Taking a proactive role
According to KDEBWM Kajang operation head Abdul Razak Abu Talib, the public has a proactive role to play when it comes to the safety of rubbish collectors.
“In addition to encountering setbacks like theft and acts of vandalism of metal leach bins placed at communal rubbish collection areas, the ground crew often has two major challenges.
“This includes improperly tied up rubbish bags, which result in waste spillage, and piled up rubbish, making it too heavy to be hitched onto the bin lifter.
“So, the ground crew has little choice but to haul some of the rubbish bags into the compactor truck to lighten the load of the leach bin,” he explained.
“They also have to pick up the scattered rubbish and this needs to be done in the shortest time possible, as trucks have to stop on narrow public roads during collection service. If the process takes too long, it causes a traffic jam.
“Rushed for time, workers often resort to doing the job by hand as it is a faster solution,” he said.
Another problem faced at these communal rubbish collection areas is traders also dump their rubbish there, resulting in excessive waste.
Abdul Razak said commercial entities have to deal with their own waste and not throw them in these areas, which are only meant for residents.

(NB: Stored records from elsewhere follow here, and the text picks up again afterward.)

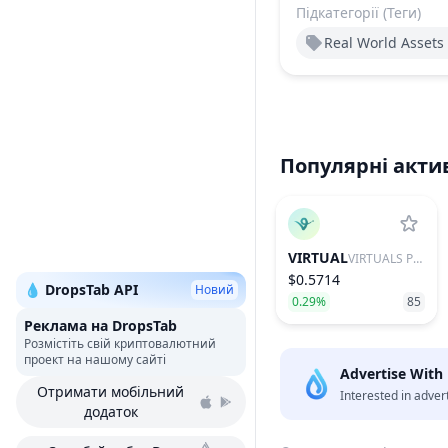
Підкатегорії (Теги)
Real World Assets 
Популярні акти
VIRTUAL
VIRTUALS PROTOCOL
$0.5714
💧 DropsTab API
Новий
0.29%
85
Реклама на DropsTab
Розмістіть свій криптовалютний
проект на нашому сайті
Advertise With
Отримати мобільний
Interested in adver
додаток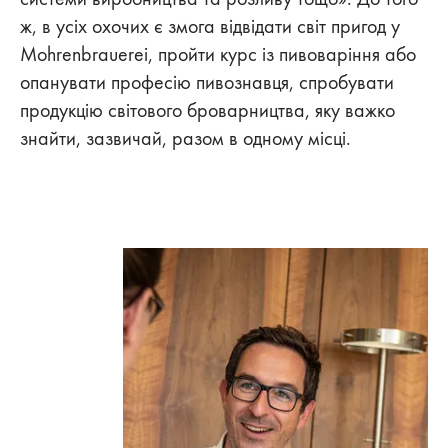
ж, в усіх охочих є змога відвідати світ пригод у
Mohrenbrauerei, пройти курс із пивоваріння або
опанувати професію пивознавця, спробувати
продукцію світового броварництва, яку важко
знайти, зазвичай, разом в одному місці.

To top it off, bulk waste such as mattresses and used furniture are also disposed of at these areas, where rubbish is collected thrice weekly.
“It will be helpful to the ground crew if the public can take a mindful approach to rubbish disposal.
“At the very least, they should secure their waste disposal bags to prevent spillage,” he said.
To ensure the safety of its ground crew, KDEBWM would be conducting regular checks on PPE usage, its media and public relations head Mahfuzah Muhammad Tarmidi told StarMetro.
Likewise, Alam Flora chief executive officer Datuk Mohd Zain Hassan has also addressed this issue on its website, assuring that field staff are constantly reminded to wash their hands and use sanitisers.
The wearing of PPE is also compulsory for them.
Mohd Zain said steps had been taken to prevent its field staff from being infected with Covid-19.
This included mandatory body temperature checks for all employees at headquarters, state offices, depots and mustering points before they start work.
Those with a temperature reading exceeding 38°C would be sent for medical check-ups immediately, he added.